Hey folks, (chiming in very late here...)
>> I think, if you want to build a uAPI for notification of MR
>> break, then you need show how it fits into the above software model:
>> - How it can be hidden in a RDMA specific library
> So, here's a strawman can ibv_poll_cq() start returning ibv_wc_status
> == IBV_WC_LOC_PROT_ERR when file coherency is lost. This would make
> the solution generic across DAX and non-DAX. What's you're feeling for
> how well applications are prepared to deal with that status return?
Stuffing an entry into the CQ is difficult. The CQ is in user memory
and it is DMA'd from the HCA for several pieces of hardware, so the
kernel can't just stuff something in there. It can be done
with HW support by having the HCA DMA it via an exception path or
something, but even then, you run into questions like CQ overflow and
accounting issues since it is not ment for this.
But why should the kernel ever need to mangle the CQ? if a lease break
would deregister the MR the device is expected to generate remote
protection errors on its own.
And in that case, I think we need a query mechanism rather an event
mechanism so when the application starts seeing protection errors
it can query the relevant MR (I think most if not all devices have that
information in their internal completion queue entries).

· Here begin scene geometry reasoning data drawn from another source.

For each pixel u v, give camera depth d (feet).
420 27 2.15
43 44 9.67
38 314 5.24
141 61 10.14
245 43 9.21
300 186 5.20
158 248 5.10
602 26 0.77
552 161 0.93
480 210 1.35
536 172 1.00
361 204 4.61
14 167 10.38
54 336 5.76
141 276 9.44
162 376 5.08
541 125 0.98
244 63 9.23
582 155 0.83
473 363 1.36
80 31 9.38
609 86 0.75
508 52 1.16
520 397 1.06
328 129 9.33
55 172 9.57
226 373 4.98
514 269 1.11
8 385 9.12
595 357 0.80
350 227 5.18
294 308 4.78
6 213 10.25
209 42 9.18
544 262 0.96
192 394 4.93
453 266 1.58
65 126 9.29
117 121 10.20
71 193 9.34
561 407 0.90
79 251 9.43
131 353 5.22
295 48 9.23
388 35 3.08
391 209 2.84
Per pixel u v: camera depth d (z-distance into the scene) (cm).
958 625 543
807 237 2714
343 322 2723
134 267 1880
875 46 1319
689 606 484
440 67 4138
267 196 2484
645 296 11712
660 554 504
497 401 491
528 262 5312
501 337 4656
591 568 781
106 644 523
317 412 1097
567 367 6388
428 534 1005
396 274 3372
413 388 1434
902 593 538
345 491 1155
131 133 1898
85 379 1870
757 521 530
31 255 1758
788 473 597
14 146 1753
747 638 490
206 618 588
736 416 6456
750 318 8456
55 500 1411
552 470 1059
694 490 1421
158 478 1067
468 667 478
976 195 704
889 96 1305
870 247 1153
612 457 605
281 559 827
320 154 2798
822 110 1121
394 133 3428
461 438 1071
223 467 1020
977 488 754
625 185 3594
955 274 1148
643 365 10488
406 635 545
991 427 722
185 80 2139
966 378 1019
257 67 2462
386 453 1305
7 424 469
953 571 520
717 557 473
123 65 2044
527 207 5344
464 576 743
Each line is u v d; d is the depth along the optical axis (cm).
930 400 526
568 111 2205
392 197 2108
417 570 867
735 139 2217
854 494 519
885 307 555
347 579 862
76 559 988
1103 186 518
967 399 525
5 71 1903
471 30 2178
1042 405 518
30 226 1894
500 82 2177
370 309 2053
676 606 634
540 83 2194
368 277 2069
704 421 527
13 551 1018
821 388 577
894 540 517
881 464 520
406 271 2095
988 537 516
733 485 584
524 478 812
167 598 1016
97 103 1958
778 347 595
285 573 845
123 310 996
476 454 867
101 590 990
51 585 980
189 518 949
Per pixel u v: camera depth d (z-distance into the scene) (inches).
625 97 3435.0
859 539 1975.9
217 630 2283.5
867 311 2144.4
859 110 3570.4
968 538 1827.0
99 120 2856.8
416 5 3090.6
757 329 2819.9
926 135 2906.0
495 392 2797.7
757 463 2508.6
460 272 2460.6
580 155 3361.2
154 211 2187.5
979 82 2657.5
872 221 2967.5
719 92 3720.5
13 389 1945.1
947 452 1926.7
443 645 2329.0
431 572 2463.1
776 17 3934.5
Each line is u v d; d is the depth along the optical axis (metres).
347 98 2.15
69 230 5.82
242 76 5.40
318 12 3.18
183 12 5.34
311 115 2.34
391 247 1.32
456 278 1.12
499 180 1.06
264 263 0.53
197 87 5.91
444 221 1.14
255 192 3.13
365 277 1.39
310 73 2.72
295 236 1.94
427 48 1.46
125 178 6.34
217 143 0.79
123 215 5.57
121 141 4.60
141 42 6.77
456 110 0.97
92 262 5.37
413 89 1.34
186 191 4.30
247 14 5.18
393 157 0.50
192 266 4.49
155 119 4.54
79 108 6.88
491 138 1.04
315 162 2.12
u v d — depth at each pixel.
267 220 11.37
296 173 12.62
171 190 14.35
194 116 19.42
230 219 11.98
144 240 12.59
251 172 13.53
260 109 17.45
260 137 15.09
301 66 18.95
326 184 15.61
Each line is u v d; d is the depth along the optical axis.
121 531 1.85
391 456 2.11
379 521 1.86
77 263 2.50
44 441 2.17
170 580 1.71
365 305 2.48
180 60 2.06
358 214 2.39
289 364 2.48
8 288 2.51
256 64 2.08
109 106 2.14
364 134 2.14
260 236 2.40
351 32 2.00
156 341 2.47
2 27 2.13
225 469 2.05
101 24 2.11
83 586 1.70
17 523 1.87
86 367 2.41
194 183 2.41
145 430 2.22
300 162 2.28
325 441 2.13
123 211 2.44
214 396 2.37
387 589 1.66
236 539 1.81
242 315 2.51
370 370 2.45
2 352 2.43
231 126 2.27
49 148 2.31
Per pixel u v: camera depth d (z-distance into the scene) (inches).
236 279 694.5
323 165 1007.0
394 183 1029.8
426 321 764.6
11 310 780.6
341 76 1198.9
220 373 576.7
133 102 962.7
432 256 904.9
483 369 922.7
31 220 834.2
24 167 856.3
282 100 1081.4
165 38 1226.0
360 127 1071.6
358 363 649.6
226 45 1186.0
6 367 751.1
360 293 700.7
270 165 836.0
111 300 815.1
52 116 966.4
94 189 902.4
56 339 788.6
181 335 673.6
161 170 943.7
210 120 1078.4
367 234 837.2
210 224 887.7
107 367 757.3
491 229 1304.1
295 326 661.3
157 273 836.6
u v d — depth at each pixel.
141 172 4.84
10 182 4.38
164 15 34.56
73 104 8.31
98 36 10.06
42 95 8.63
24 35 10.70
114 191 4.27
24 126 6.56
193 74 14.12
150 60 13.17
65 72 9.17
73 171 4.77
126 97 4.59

So, you need a side channel of some kind, either in certain drivers or
>> - How lease break can be done hitlessly, so the library user never
>> needs to know it is happening or see failed/missed transfers
I agree that the application should not be aware of lease breakages, but
seeing failed transfers is perfectly acceptable given that an access
violation is happening (my assumption is that failed transfers are error
completions reported in the user completion queue). What we need to have
is a framework to help user-space to recover sanely, which is to query
what MR had the access violation, restore it, and re-establish the queue
> iommu redirect should be hit less and behave like the page cache case
> where RDMA targets pages that are no longer part of the file.
Yes, if the iommu can be fenced properly it sounds doable.
>> - Whatever fast path checking is needed does not kill performance
> What do you consider a fast path? I was assuming that memory
> registration is a slow path, and iommu operations are asynchronous so
> should not impact performance of ongoing operations beyond typical
> iommu overhead.
ibv_poll_cq() and ibv_post_send() would be a fast path.
Where this struggled before is in creating a side channel you also now
have to check that side channel, and checking it at high performance
is quite hard.. Even quiecing things to be able to tear down the MR
has performance implications on post send...
This is exactly why I think we should not have it, but instead give
building blocks to recover sanely from error completions...